▸ Extrait à lire
Solex fait son grand retour dans les vélos électriques

Dans son usine implantée à Saint-Lô (Normandie), Grégory Trébaol, directeur général d’EasyBike, nous détaille chacune des étapes nécessaires à l’assemblage d’un vélo. Ici, on monte les rayons, installe des guidons, câble les freins, serre, visse… Dans ce bâtiment de 4.000 m2, où 75 personnes travaillent chaque jour, “on est loin de l’automatisation de l’industrie automobile”, nous explique le fondateur du groupe qui se consacre à la mobilité électrique depuis 15 ans. “Une chaîne mécanisée fait des milliers de voitures et sur plusieurs années, nous nous changeons tous les jours de vélos !”.

▸ Consigne 1
Répondez aux questions suivantes d'après l'extrait sur le retour de Solex :
(a) Dans quelle ville se trouve l'usine visitée ?
(b) Combien de personnes travaillent chaque jour dans le bâtiment ?
(c) Depuis combien de temps le groupe se consacre-t-il à la mobilité électrique ?
▸ Consigne 2
Donnez la suite de l'extrait sur le retour de Solex dans les vélos électriques, à partir de sa dernière phrase.

▸ Enregistrements issus d'un jeu de données
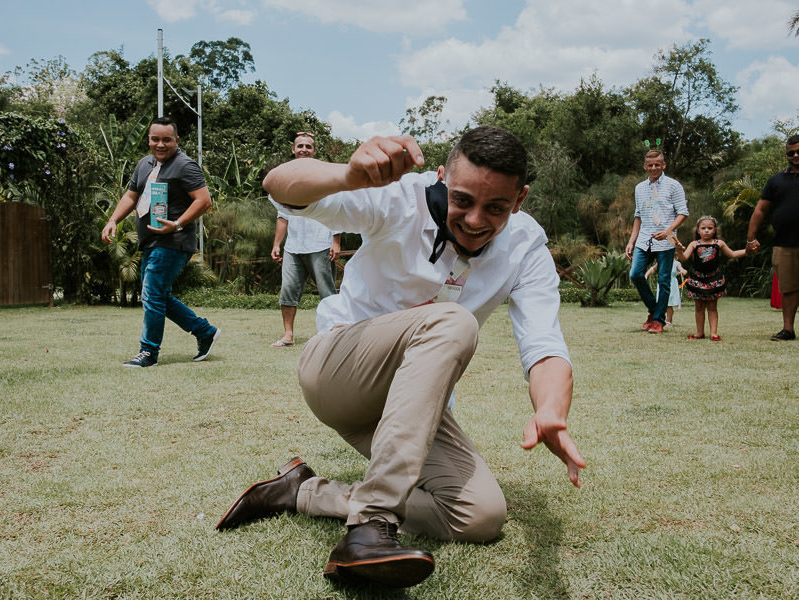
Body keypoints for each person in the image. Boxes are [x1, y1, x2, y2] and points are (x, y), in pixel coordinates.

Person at [215, 126, 585, 589]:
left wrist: (550, 409)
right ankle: (371, 526)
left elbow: (544, 344)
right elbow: (280, 185)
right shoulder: (401, 198)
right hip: (338, 371)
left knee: (479, 515)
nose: (475, 220)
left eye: (496, 208)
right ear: (441, 178)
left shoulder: (526, 247)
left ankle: (302, 491)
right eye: (462, 200)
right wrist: (347, 174)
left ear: (520, 199)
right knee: (454, 321)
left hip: (412, 407)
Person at [101, 117, 220, 367]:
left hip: (174, 241)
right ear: (149, 139)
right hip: (150, 242)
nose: (161, 144)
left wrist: (176, 224)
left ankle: (148, 352)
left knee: (153, 295)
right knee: (157, 296)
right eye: (155, 139)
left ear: (176, 140)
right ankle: (205, 331)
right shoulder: (144, 164)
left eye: (167, 139)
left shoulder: (185, 166)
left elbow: (204, 200)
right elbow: (131, 196)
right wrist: (113, 220)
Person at [746, 134, 799, 343]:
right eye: (791, 153)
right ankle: (788, 329)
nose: (796, 156)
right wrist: (750, 238)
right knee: (788, 289)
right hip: (784, 244)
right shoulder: (776, 180)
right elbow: (761, 209)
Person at [270, 133, 341, 347]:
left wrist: (336, 241)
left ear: (314, 151)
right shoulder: (286, 178)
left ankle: (334, 333)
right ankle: (288, 336)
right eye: (300, 146)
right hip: (293, 247)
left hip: (321, 244)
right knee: (288, 291)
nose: (303, 149)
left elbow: (336, 210)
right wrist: (276, 244)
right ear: (293, 150)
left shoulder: (324, 176)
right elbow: (283, 216)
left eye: (308, 146)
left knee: (327, 292)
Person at [625, 149, 689, 333]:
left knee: (664, 280)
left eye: (657, 164)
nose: (654, 168)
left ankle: (659, 321)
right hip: (644, 239)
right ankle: (654, 310)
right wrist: (631, 241)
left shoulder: (674, 186)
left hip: (667, 239)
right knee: (635, 274)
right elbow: (638, 216)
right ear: (645, 166)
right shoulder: (639, 188)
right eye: (650, 165)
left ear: (663, 165)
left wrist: (668, 231)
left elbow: (683, 212)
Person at [674, 216, 746, 341]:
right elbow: (684, 258)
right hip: (697, 279)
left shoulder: (719, 243)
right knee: (699, 307)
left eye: (710, 228)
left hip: (713, 279)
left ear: (715, 230)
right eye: (703, 228)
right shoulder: (694, 244)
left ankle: (714, 333)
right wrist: (679, 251)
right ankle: (699, 333)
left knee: (712, 307)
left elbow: (732, 254)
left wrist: (747, 251)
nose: (706, 230)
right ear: (698, 230)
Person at [646, 258, 687, 327]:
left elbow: (681, 269)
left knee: (669, 303)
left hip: (672, 284)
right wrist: (646, 275)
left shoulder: (676, 263)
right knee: (661, 302)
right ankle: (661, 319)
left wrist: (683, 271)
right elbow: (653, 269)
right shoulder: (661, 261)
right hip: (662, 283)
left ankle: (668, 321)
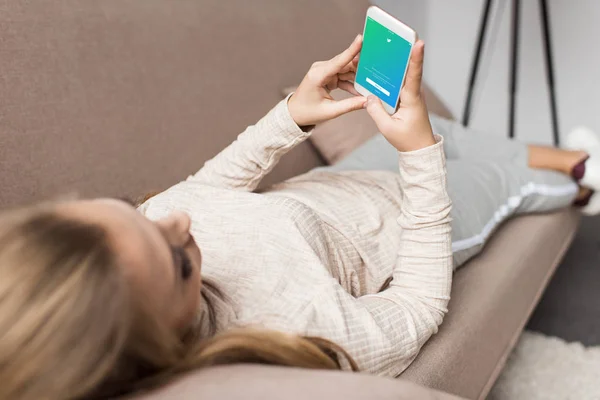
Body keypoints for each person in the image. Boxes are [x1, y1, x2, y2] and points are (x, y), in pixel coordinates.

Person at [0, 35, 598, 400]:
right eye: (178, 262)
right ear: (159, 349)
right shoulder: (293, 331)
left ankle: (572, 153)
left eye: (136, 212)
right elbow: (416, 308)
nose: (176, 222)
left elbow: (206, 189)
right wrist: (417, 156)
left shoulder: (149, 239)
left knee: (453, 134)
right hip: (416, 218)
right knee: (511, 182)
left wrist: (294, 114)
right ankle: (580, 180)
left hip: (338, 186)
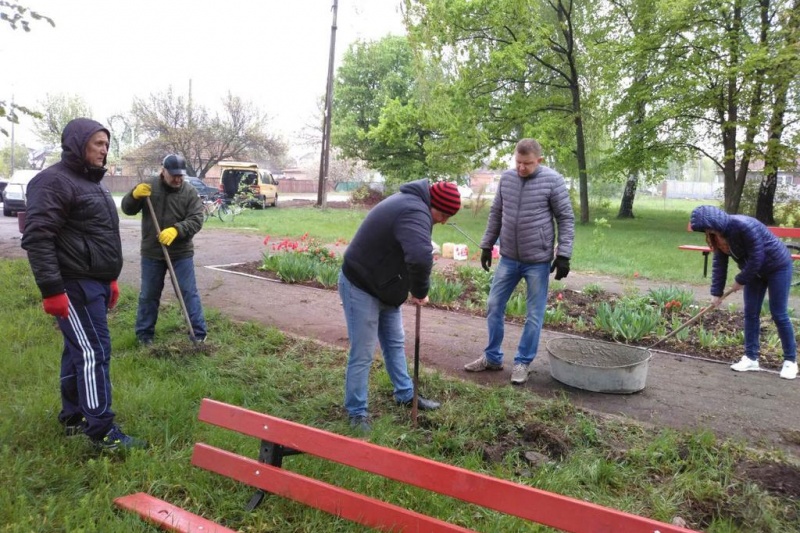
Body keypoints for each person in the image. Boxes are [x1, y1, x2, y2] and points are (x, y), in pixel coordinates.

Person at [21, 117, 147, 451]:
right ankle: (102, 430)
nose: (104, 151)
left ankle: (74, 417)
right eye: (98, 144)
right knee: (94, 352)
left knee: (76, 350)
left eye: (107, 144)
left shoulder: (94, 184)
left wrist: (111, 281)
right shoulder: (52, 182)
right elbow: (38, 237)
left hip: (95, 283)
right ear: (78, 144)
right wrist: (52, 290)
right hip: (72, 285)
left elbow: (99, 236)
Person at [339, 179, 462, 433]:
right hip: (361, 284)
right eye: (443, 215)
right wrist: (419, 291)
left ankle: (406, 395)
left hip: (385, 285)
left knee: (395, 342)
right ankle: (356, 413)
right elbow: (419, 257)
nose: (443, 221)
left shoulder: (416, 207)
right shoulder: (414, 211)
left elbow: (409, 251)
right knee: (363, 351)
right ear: (434, 205)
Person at [464, 138, 575, 385]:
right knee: (493, 304)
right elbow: (496, 213)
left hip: (537, 259)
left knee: (534, 315)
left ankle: (522, 362)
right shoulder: (508, 178)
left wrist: (564, 254)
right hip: (509, 258)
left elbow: (565, 218)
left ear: (540, 161)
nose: (522, 168)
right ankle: (492, 357)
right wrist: (486, 244)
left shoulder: (552, 181)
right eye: (518, 162)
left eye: (528, 163)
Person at [689, 205, 797, 380]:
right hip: (754, 271)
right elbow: (719, 265)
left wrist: (741, 279)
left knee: (779, 313)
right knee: (750, 313)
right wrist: (716, 293)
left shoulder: (744, 225)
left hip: (777, 267)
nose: (708, 231)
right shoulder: (716, 236)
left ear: (715, 221)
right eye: (705, 230)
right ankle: (751, 358)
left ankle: (790, 361)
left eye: (708, 227)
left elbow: (757, 256)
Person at [121, 154, 207, 345]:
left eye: (181, 175)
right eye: (174, 175)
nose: (177, 179)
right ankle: (144, 336)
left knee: (188, 292)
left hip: (181, 253)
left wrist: (177, 230)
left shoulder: (189, 192)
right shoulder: (148, 187)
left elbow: (196, 219)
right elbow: (127, 209)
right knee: (149, 294)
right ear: (163, 171)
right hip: (152, 252)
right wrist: (133, 196)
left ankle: (199, 335)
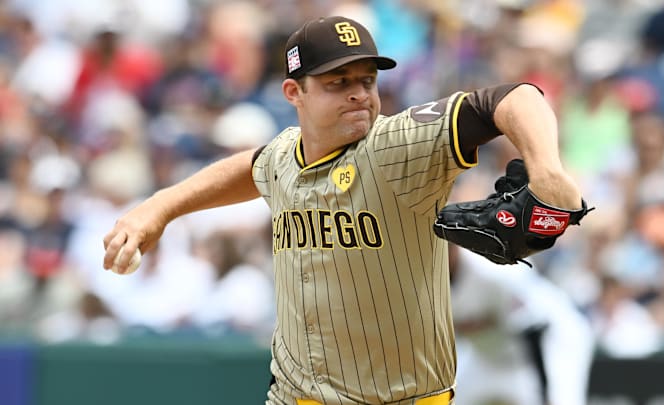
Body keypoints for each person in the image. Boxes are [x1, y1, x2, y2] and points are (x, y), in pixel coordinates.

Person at [102, 16, 583, 405]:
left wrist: (548, 171)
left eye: (367, 80)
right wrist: (158, 208)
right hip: (295, 395)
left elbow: (511, 98)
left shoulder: (397, 145)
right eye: (338, 82)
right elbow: (251, 168)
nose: (359, 93)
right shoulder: (284, 156)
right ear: (295, 93)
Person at [449, 243, 595, 405]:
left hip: (553, 341)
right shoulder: (425, 278)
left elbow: (534, 327)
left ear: (453, 248)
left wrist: (545, 392)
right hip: (492, 354)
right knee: (451, 398)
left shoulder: (496, 269)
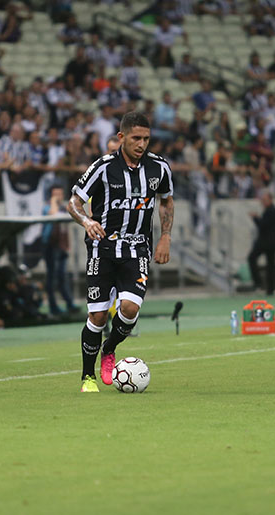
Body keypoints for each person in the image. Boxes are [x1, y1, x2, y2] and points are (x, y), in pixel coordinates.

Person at [67, 111, 174, 392]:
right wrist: (87, 221)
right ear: (121, 137)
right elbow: (74, 202)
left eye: (146, 139)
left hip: (137, 248)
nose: (142, 144)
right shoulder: (103, 167)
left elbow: (166, 201)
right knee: (99, 316)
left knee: (129, 308)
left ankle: (110, 347)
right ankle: (88, 377)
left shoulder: (159, 167)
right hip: (102, 249)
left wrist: (165, 236)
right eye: (136, 138)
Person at [43, 183, 77, 315]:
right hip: (51, 246)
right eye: (55, 194)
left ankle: (69, 303)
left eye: (60, 194)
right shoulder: (47, 207)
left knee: (62, 276)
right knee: (52, 277)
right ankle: (53, 306)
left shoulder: (64, 208)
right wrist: (53, 202)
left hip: (62, 247)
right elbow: (53, 214)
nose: (58, 196)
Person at [247, 191, 275, 295]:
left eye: (265, 200)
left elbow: (263, 226)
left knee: (264, 263)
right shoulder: (270, 210)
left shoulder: (272, 211)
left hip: (266, 242)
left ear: (270, 200)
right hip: (269, 242)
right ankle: (268, 287)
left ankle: (263, 285)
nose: (263, 202)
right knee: (270, 265)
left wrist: (255, 218)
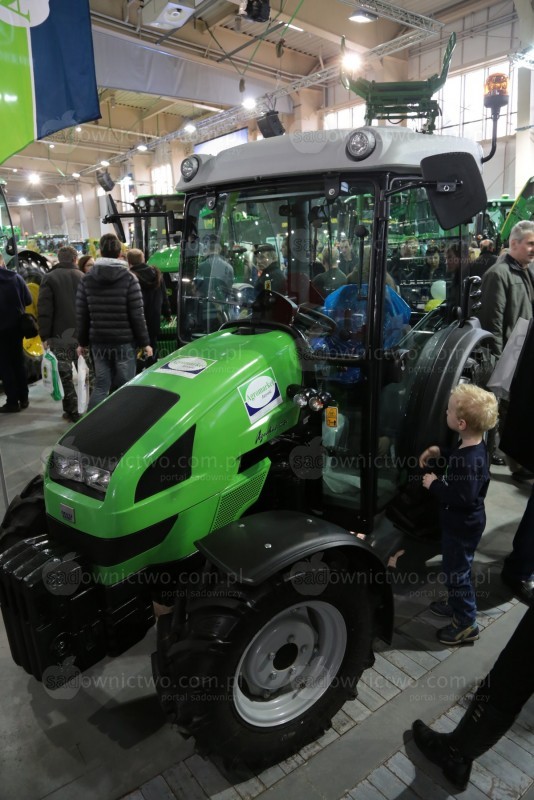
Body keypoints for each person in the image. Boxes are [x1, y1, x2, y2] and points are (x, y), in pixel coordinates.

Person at [419, 384, 498, 645]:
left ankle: (466, 623)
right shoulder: (472, 446)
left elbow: (463, 497)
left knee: (457, 574)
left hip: (462, 526)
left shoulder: (469, 460)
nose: (446, 412)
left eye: (450, 410)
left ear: (461, 423)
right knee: (455, 568)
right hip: (462, 524)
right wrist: (440, 451)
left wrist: (434, 484)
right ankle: (456, 605)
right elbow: (457, 457)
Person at [477, 221, 534, 467]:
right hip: (508, 357)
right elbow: (493, 322)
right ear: (514, 243)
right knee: (500, 410)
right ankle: (498, 458)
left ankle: (516, 459)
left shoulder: (525, 271)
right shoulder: (498, 274)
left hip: (522, 353)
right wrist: (498, 362)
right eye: (530, 243)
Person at [76, 233, 152, 411]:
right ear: (120, 253)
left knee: (101, 385)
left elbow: (82, 314)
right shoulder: (129, 278)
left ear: (100, 252)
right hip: (124, 341)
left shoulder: (87, 279)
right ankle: (125, 423)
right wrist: (145, 343)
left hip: (99, 341)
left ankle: (94, 423)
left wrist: (82, 342)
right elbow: (137, 315)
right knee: (126, 385)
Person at [37, 245, 86, 423]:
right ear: (75, 259)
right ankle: (90, 408)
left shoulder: (49, 278)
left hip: (60, 336)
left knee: (65, 376)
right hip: (83, 336)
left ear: (59, 259)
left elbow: (45, 310)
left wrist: (44, 336)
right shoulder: (84, 277)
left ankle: (72, 411)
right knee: (86, 374)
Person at [126, 248, 171, 365]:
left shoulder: (128, 277)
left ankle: (139, 369)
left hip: (136, 322)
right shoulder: (157, 275)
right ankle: (152, 367)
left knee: (136, 352)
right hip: (154, 319)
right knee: (152, 347)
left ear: (129, 262)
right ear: (143, 259)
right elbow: (164, 297)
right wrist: (167, 314)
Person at [0, 255, 32, 412]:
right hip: (16, 328)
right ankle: (24, 398)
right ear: (1, 261)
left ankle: (12, 402)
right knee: (18, 362)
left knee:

▸ Résultat 1
(a) À Saint-Lô, en Normandie.
(b) 75 personnes.
(c) Depuis 15 ans.

▸ Résultat 2
Peu de machines donc, mais des opérateurs polyvalents capables d’assurer chaque poste pour assurer l’objectif de production de 400 vélos électriques par jour pour alimenter les trois canaux de distribution du groupe : le retail avec ses marques propres (Solex, EasyBike, Matra, Moov’in), la grande distribution spécialisée (Norauto, Decathlon, Go Sport) et les collectivités, l’un des futurs axes de développement du groupe.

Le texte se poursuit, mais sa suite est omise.